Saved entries
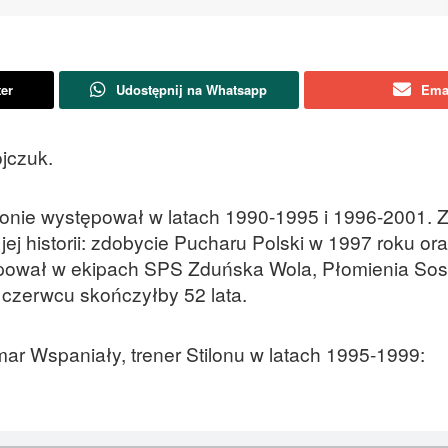
ter
Udostępnij na Whatsapp
Ema
jczuk.
lonie występował w latach 1990-1995 i 1996-2001. 
j historii: zdobycie Pucharu Polski w 1997 roku or
ępował w ekipach SPS Zduńska Wola, Płomienia So
 czerwcu skończyłby 52 lata.
 Wspaniały, trener Stilonu w latach 1995-1999:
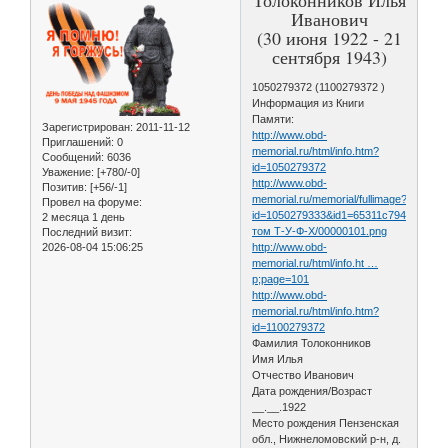
Иванович
(30 июня 1922 - 21
сентября 1943)
1050279372 (1100279372 )
Информация из Книги
Памяти:
Зарегистрирован
: 2011-11-12
http://www.obd-
Приглашений:
0
memorial.ru/html/info.htm?
Сообщений:
6036
id=1050279372
Уважение:
[+780/-0]
http://www.obd-
Позитив:
[+56/-1]
memorial.ru/memorial/fullimage?
Провел на форуме:
id=1050279333&id1=65311c794b238f3f
2 месяца 1 день
том Т-У-Ф-Х/00000101.png
Последний визит:
2026-08-04 15:06:25
http://www.obd-
memorial.ru/html/info.ht …
p;page=101
http://www.obd-
memorial.ru/html/info.htm?
id=1100279372
Фамилия Толоконников
Имя Илья
Отчество Иванович
Дата рождения/Возраст
__.__.1922
Место рождения Пензенская
обл., Нижнеломовский р-н, д.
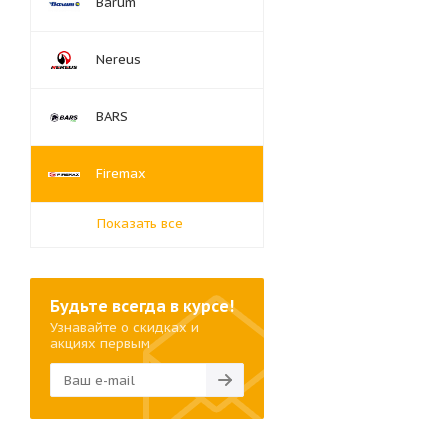
Barum
Nereus
BARS
Firemax
Показать все
Будьте всегда в курсе!
Узнавайте о скидках и
акциях первым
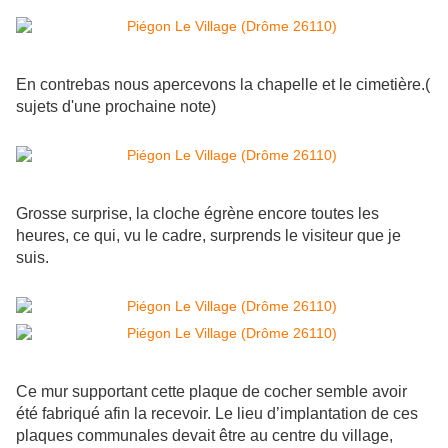
En contrebas nous apercevons la chapelle et le cimetière.(
sujets d'une prochaine note)
Grosse surprise, la cloche égrène encore toutes les
heures, ce qui, vu le cadre, surprends le visiteur que je
suis.
Ce mur supportant cette plaque de cocher semble avoir
été fabriqué afin la recevoir. Le lieu d’implantation de ces
plaques communales devait être au centre du village,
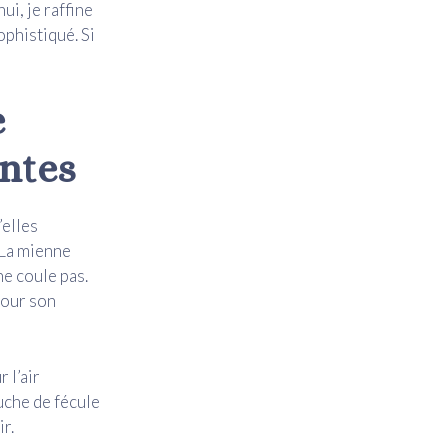
ui, je raffine
phistiqué. Si
e
antes
’elles
 La mienne
ne coule pas.
pour son
 l’air
uche de fécule
r.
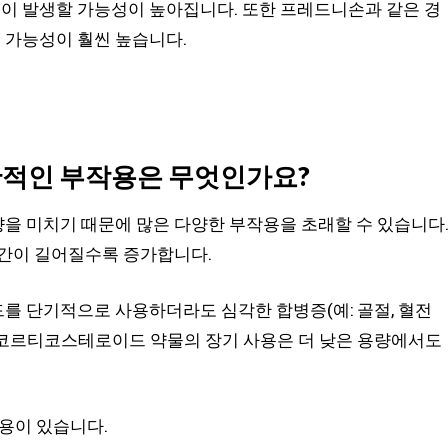
 발생할 가능성이 높아집니다. 또한 프레드니손과 같은 경
 가능성이 훨씬 높습니다.
적인 부작용은 무엇인가요?
을 미치기 때문에 많은 다양한 부작용을 초래할 수 있습니다
기간이 길어질수록 증가합니다.
를 단기적으로 사용하더라도 심각한 합병증(예: 골절, 혈전
. 코르티코스테로이드 약물의 장기 사용은 더 낮은 용량에서도
용이 있습니다.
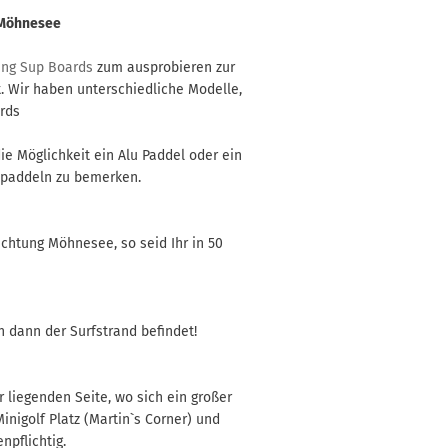
m Möhnesee
ing Sup Boards
zum ausprobieren zur
t. Wir haben unterschiedliche Modelle,
ards
die Möglichkeit ein Alu Paddel oder ein
 paddeln zu bemerken.
chtung Möhnesee, so seid Ihr in 50
 dann der Surfstrand befindet!
 liegenden Seite, wo sich ein großer
inigolf Platz (Martin`s Corner) und
npflichtig.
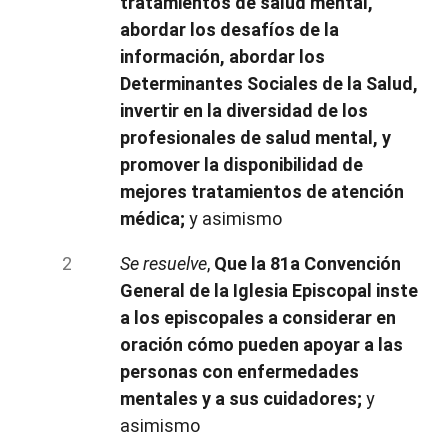
tratamientos de salud mental,
abordar los desafíos de la
información, abordar los
Determinantes Sociales de la Salud,
invertir en la diversidad de los
profesionales de salud mental, y
promover la disponibilidad de
mejores tratamientos de atención
médica;
y asimismo
Se resuelve
,
Que la 81a Convención
General de la Iglesia Episcopal inste
a los episcopales a considerar en
oración cómo pueden apoyar a las
personas con enfermedades
mentales y a sus cuidadores;
y
asimismo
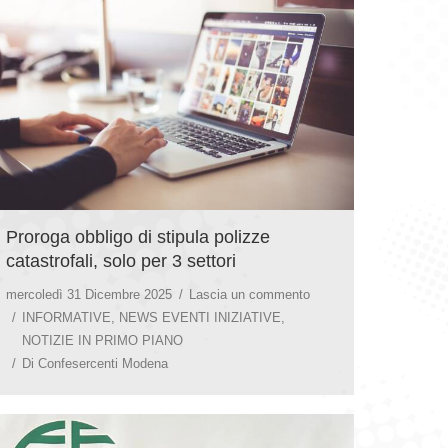
Proroga obbligo di stipula polizze
catastrofali, solo per 3 settori
mercoledì 31 Dicembre 2025
Lascia un commento
INFORMATIVE
,
NEWS EVENTI INIZIATIVE
,
NOTIZIE IN PRIMO PIANO
Di
Confesercenti Modena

ACTION ITEM: What lines in the entries above hold "рождения"? Copy every one.

ANSWER TO THE EXERCISE:
Дата рождения/Возраст
Место рождения Пензенская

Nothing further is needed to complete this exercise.